Sevdiğim insanların %90'ının müzik zevkini beğenirim, oley be diyorum teması ikili ilişkiler üzerine kurulmuş ve sözleri intikam almak isteyen, beyin hücrelerinden çok da fedakarlık etmemiş hanım kızımız/larımız tarafından yazılmış bu şarkıları dinleyen yok çevremde, bi' kez daha seviniyorum.
Sonra yaptığımdan utanıyorum. İnsanları eleştirdiğim için, yargıladığım için, ne yaşadıklarını bilmeden ideallerini küçümsediğim için, bazen -aslında çoğu zaman- acımasız ve duygusuz olduğum için(özellikle lisedeki hayatım insanlara acımamayı öğretti)

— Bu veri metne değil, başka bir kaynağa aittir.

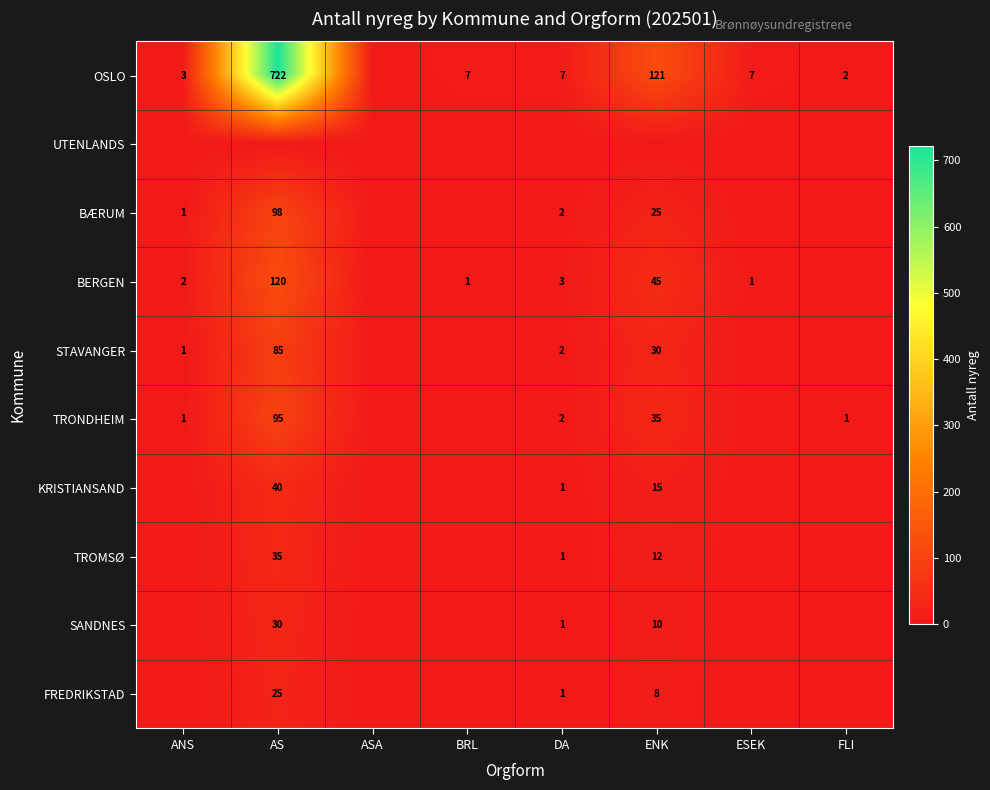

True or false: TROMSØ has a value of 1 at DA.

True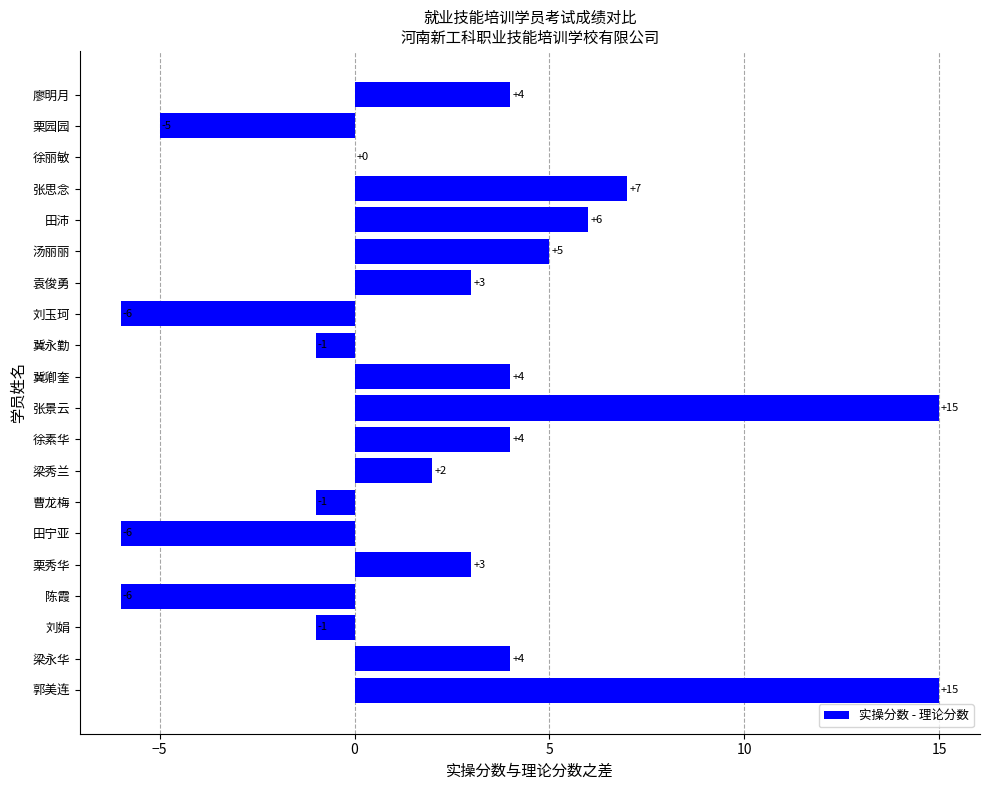

What is the change in value from 汤丽丽 to 栗园园?

-10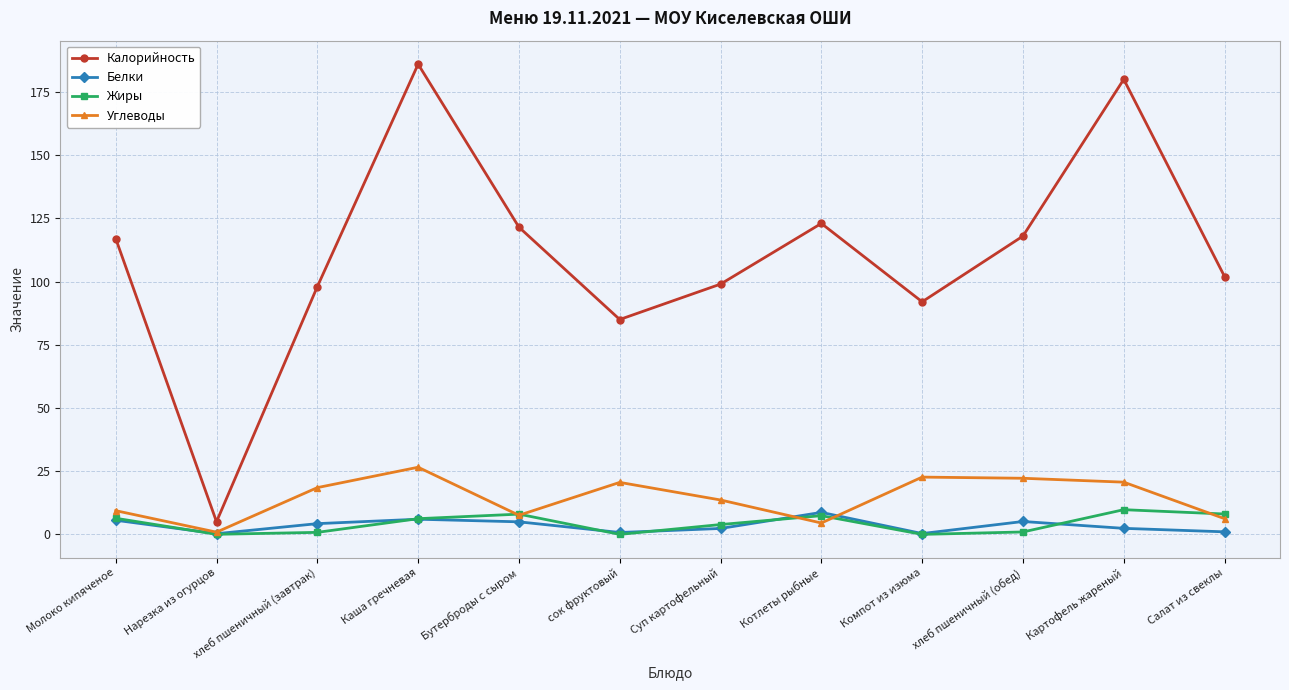

What are all the series names shown in the legend?

Калорийность, Белки, Жиры, Углеводы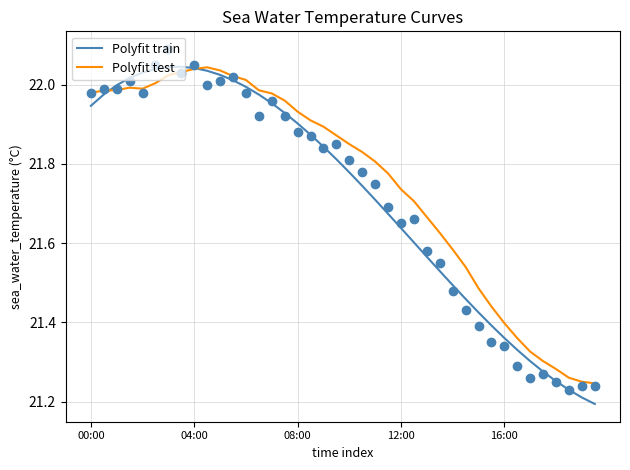

Which series has the largest Y range (max minus min)?

Polyfit train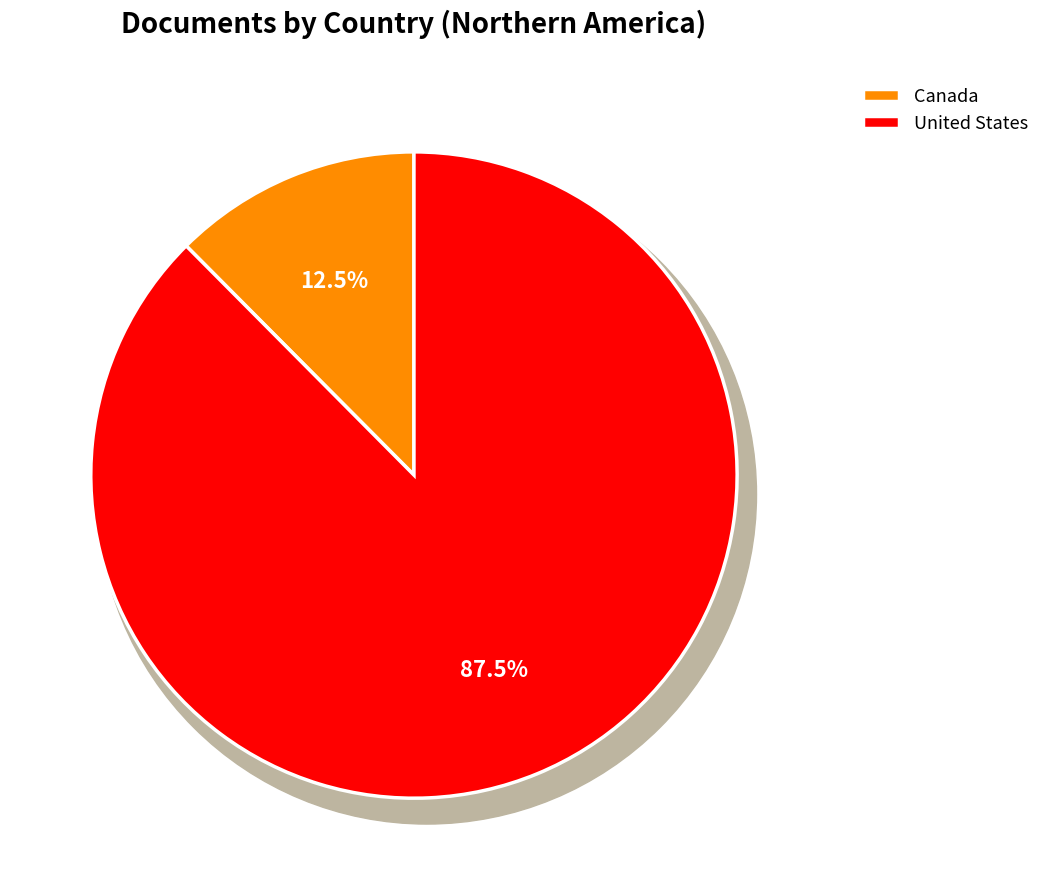

Which has a higher value, Canada or United States?

United States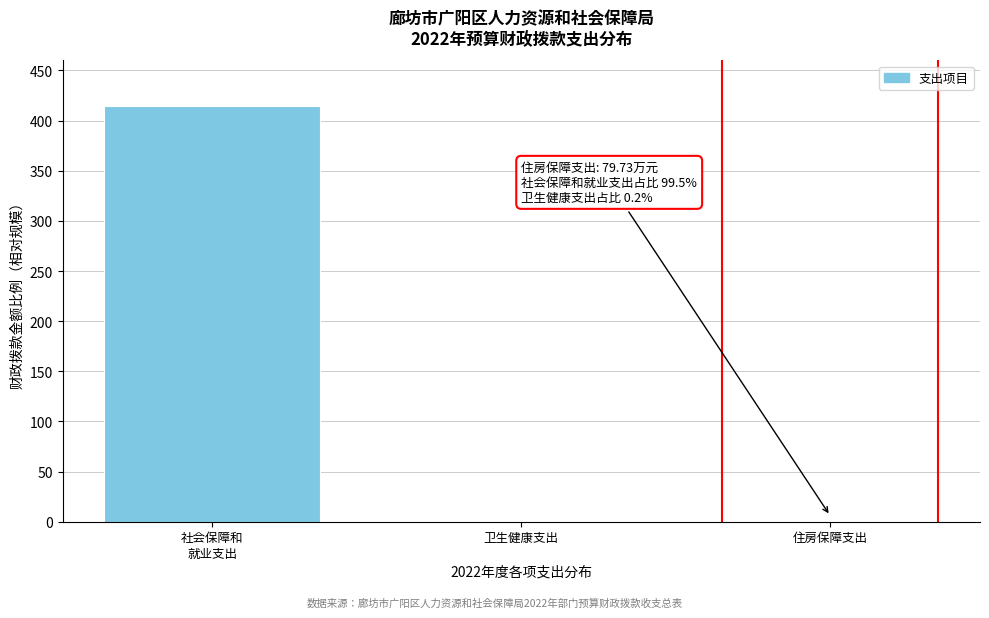

What is the maximum value shown in the chart?

415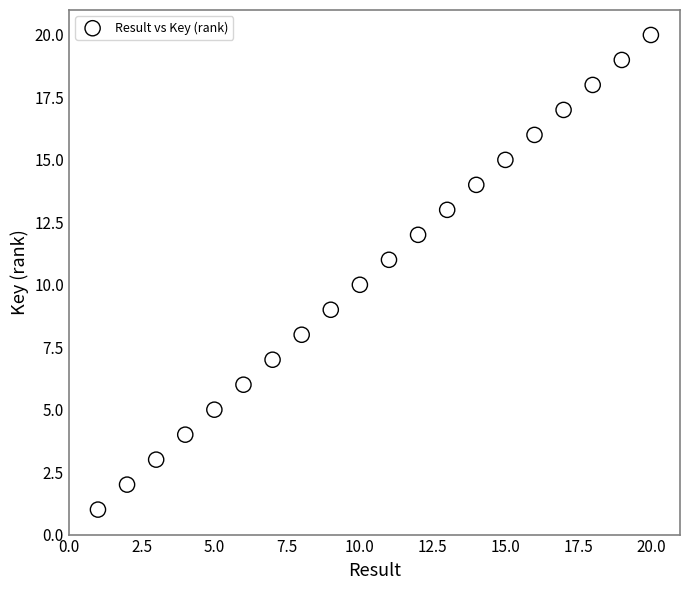

What is the range of Y values (max minus min)?

19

Örneğin Eskişehir'e gidince vizyonu dar insanlardan sıkılıp gittiğim bi' çay bahçesi var. Garın yanında, sessiz, sakin. Normalde çay içen biri değilimdir ama çayını severim. İşte böyle durumlarda o çay bahçesini özlüyorum. Bu ülke insanının bir kısmı beni yoruyor, konuşmak istemiyorum, kaçıyorum. Çünkü pek bir şey paylaşamıyoruz ya da ne bileyim hayattaki ideallerimiz kesişmiyor. Onlar birkaç sene içinde evlenip(gösteriş önemli) aile kurmayı düşünürken ben, 10 yaşımda okuduğum H. Balzac - Goriot Baba'dan etkilenerek başka coğrafyaların, kültürlerin derdindeyim.
Saatin geç olduğunu fark edip makalelere dönüp abstract çıkarmam gerekiyor. Vizeden de haber yok henüz. Belirsizliklerden nefret ettiğimi bi' kez daha hatırlıyorum.

-Bu akşam Fleet Foxes'tan White Winter Hymnal açıp küçük kardan adamlar yaptığımı ve boyunlarına kaşmirden kırmızı atkı doladığımı hayal ettim, sonra onları kollarıma alıp serinledim.